*** Opening of Exercise materials ***

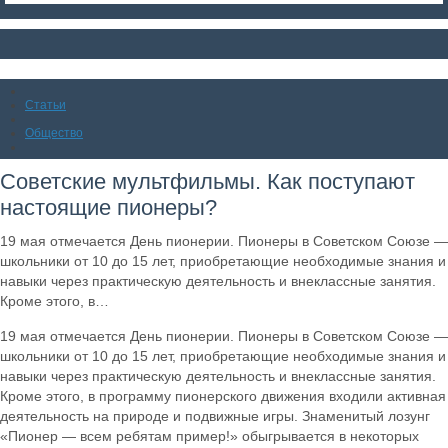
Статьи
Общество
Советские мультфильмы. Как поступают
настоящие пионеры?
19 мая отмечается День пионерии. Пионеры в Советском Союзе —
школьники от 10 до 15 лет, приобретающие необходимые знания и
навыки через практическую деятельность и внеклассные занятия.
Кроме этого, в…
19 мая отмечается День пионерии. Пионеры в Советском Союзе —
школьники от 10 до 15 лет, приобретающие необходимые знания и
навыки через практическую деятельность и внеклассные занятия.
Кроме этого, в программу пионерского движения входили активная
деятельность на природе и подвижные игры. Знаменитый лозунг
«Пионер — всем ребятам пример!» обыгрывается в некоторых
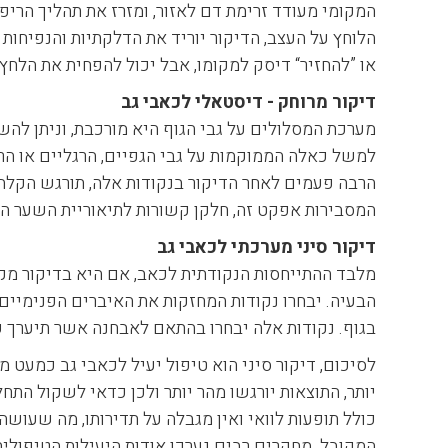
המקומי מעודד זרימת דם לאזור, ומזרז את תהליך הריפ
הלוחץ על העצב, הדיקור יוריד את הדלקתיות והנפיחות מ
או ”להחזיר“ דיסק למקומו, אבל יכול להפחית את הלחץ
דיקור מרוחק - דיסטאלי לכאבי גב
מערכת המסלולים על גבי הגוף היא מורכבת, וניתן להש
למשל כאלה הממוקמות על גבי הגפיים, הרגליים או הר
הרבה פעמים לאחר הדיקור בנקודות אלה, תורגש הקלה מ
המסבירות אפקט זה, חלקן קשורות לתיאוריית השער העצבית. (ol theory of pain
דיקור סיני מערכתי לכאבי גב
מלבד ההתייחסות הנקודתית לכאב, אם היא בדיקור מקו
הבעיה. יבחרו נקודות המחזקות את האיברים הפנימיים,
בגוף. נקודות אלה יבחרו בהתאם לאבחנה אשר תיערך ע
לסיכום, דיקור סיני הוא טיפול יעיל לכאבי גב כמעט מ
יותר, התוצאות יורגשו מהר יותר ולכן כדאי לשקול התח
כולל תופעות לוואי ואין מגבלה על תדירותו, מה שעוש
המקובל. מחקרים רבים נערכו אודות היעילות הטיפולית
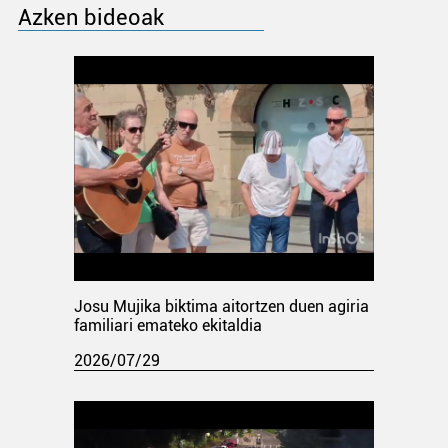
Azken bideoak
Josu Mujika biktima aitortzen duen agiria
familiari emateko ekitaldia
2026/07/29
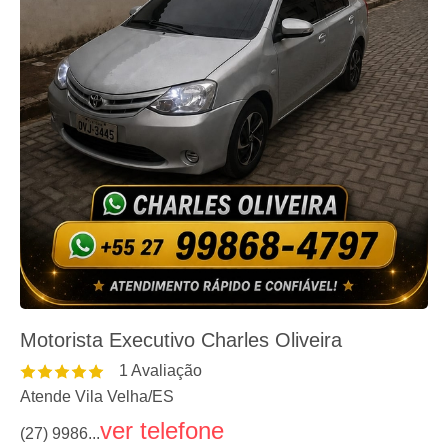
Motorista Executivo Charles Oliveira
1
Avaliação
Atende Vila Velha
/
ES
ver telefone
(27) 9986...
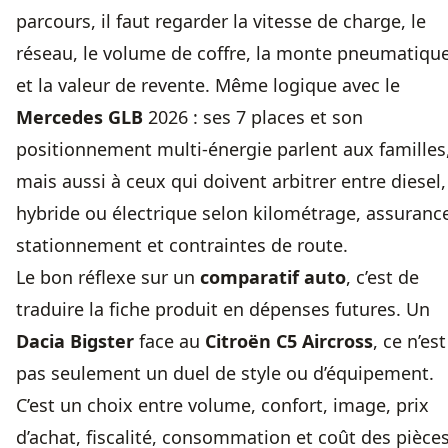
parcours, il faut regarder la vitesse de charge, le
réseau, le volume de coffre, la monte pneumatiqu
et la valeur de revente. Même logique avec le
Mercedes GLB
2026 : ses 7 places et son
positionnement multi-énergie parlent aux familles
mais aussi à ceux qui doivent arbitrer entre diesel,
hybride ou électrique selon kilométrage, assuranc
stationnement et contraintes de route.
Le bon réflexe sur un
comparatif auto
, c’est de
traduire la fiche produit en dépenses futures. Un
Dacia Bigster
face au
Citroën C5 Aircross
, ce n’est
pas seulement un duel de style ou d’équipement.
C’est un choix entre volume, confort, image, prix
d’achat, fiscalité, consommation et coût des pièces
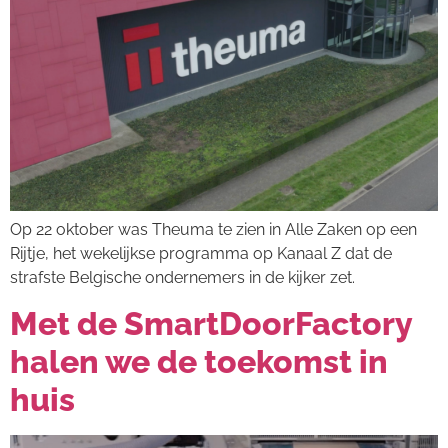
Op 22 oktober was Theuma te zien in Alle Zaken op een
Rijtje, het wekelijkse programma op Kanaal Z dat de
strafste Belgische ondernemers in de kijker zet.
Met de SmartDoorFactory
halen we de toekomst in
huis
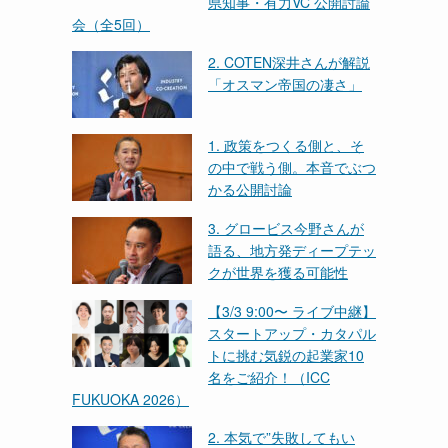
県知事・有力VC 公開討論
会（全5回）
2. COTEN深井さんが解説
「オスマン帝国の凄さ」
1. 政策をつくる側と、そ
の中で戦う側。本音でぶつ
かる公開討論
3. グロービス今野さんが
語る、地方発ディープテッ
クが世界を獲る可能性
【3/3 9:00〜 ライブ中継】
スタートアップ・カタパル
トに挑む気鋭の起業家10
名をご紹介！（ICC
FUKUOKA 2026）
2. 本気で”失敗してもい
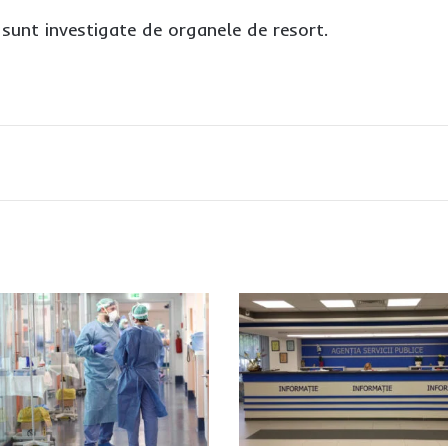
 sunt investigate de organele de resort.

*** Close of Exercise materials ***

- **Task details**: Set out every line of the material above as a numbered list, omitting blank lines and leaving the pictures out of the answer.

- **Completed task**:
1. Статьи
2. Общество
3. Советские мультфильмы. Как поступают
4. настоящие пионеры?
5. 19 мая отмечается День пионерии. Пионеры в Советском Союзе —
6. школьники от 10 до 15 лет, приобретающие необходимые знания и
7. навыки через практическую деятельность и внеклассные занятия.
8. Кроме этого, в…
9. 19 мая отмечается День пионерии. Пионеры в Советском Союзе —
10. школьники от 10 до 15 лет, приобретающие необходимые знания и
11. навыки через практическую деятельность и внеклассные занятия.
12. Кроме этого, в программу пионерского движения входили активная
13. деятельность на природе и подвижные игры. Знаменитый лозунг
14. «Пионер — всем ребятам пример!» обыгрывается в некоторых
15. המקומי מעודד זרימת דם לאזור, ומזרז את תהליך הריפ
16. הלוחץ על העצב, הדיקור יוריד את הדלקתיות והנפיחות מ
17. או ”להחזיר“ דיסק למקומו, אבל יכול להפחית את הלחץ
18. דיקור מרוחק - דיסטאלי לכאבי גב
19. מערכת המסלולים על גבי הגוף היא מורכבת, וניתן להש
20. למשל כאלה הממוקמות על גבי הגפיים, הרגליים או הר
21. הרבה פעמים לאחר הדיקור בנקודות אלה, תורגש הקלה מ
22. המסבירות אפקט זה, חלקן קשורות לתיאוריית השער העצבית. (ol theory of pain
23. דיקור סיני מערכתי לכאבי גב
24. מלבד ההתייחסות הנקודתית לכאב, אם היא בדיקור מקו
25. הבעיה. יבחרו נקודות המחזקות את האיברים הפנימיים,
26. בגוף. נקודות אלה יבחרו בהתאם לאבחנה אשר תיערך ע
27. לסיכום, דיקור סיני הוא טיפול יעיל לכאבי גב כמעט מ
28. יותר, התוצאות יורגשו מהר יותר ולכן כדאי לשקול התח
29. כולל תופעות לוואי ואין מגבלה על תדירותו, מה שעוש
30. המקובל. מחקרים רבים נערכו אודות היעילות הטיפולית
31. Azken bideoak
32. Josu Mujika biktima aitortzen duen agiria
33. familiari emateko ekitaldia
34. 2026/07/29
35. Motorista Executivo Charles Oliveira
36. 1
37. Avaliação
38. Atende Vila Velha
39. /
40. ES
41. ver telefone
42. (27) 9986...
43. parcours, il faut regarder la vitesse de charge, le
44. réseau, le volume de coffre, la monte pneumatiqu
45. et la valeur de revente. Même logique avec le
46. Mercedes GLB
47. 2026 : ses 7 places et son
48. positionnement multi-énergie parlent aux familles
49. mais aussi à ceux qui doivent arbitrer entre diesel,
50. hybride ou électrique selon kilométrage, assuranc
51. stationnement et contraintes de route.
52. Le bon réflexe sur un
53. comparatif auto
54. , c’est de
55. traduire la fiche produit en dépenses futures. Un
56. Dacia Bigster
57. face au
58. Citroën C5 Aircross
59. , ce n’est
60. pas seulement un duel de style ou d’équipement.
61. C’est un choix entre volume, confort, image, prix
62. d’achat, fiscalité, consommation et coût des pièces
63. Op 22 oktober was Theuma te zien in Alle Zaken op een
64. Rijtje, het wekelijkse programma op Kanaal Z dat de
65. strafste Belgische ondernemers in de kijker zet.
66. Met de SmartDoorFactory
67. halen we de toekomst in
68. huis
69. 県知事・有力VC 公開討論
70. 会（全5回）
71. 2. COTEN深井さんが解説
72. 「オスマン帝国の凄さ」
73. 1. 政策をつくる側と、そ
74. の中で戦う側。本音でぶつ
75. かる公開討論
76. 3. グロービス今野さんが
77. 語る、地方発ディープテッ
78. クが世界を獲る可能性
79. 【3/3 9:00〜 ライブ中継】
80. スタートアップ・カタパル
81. トに挑む気鋭の起業家10
82. 名をご紹介！（ICC
83. FUKUOKA 2026）
84. 2. 本気で”失敗してもい
85.  sunt investigate de organele de resort.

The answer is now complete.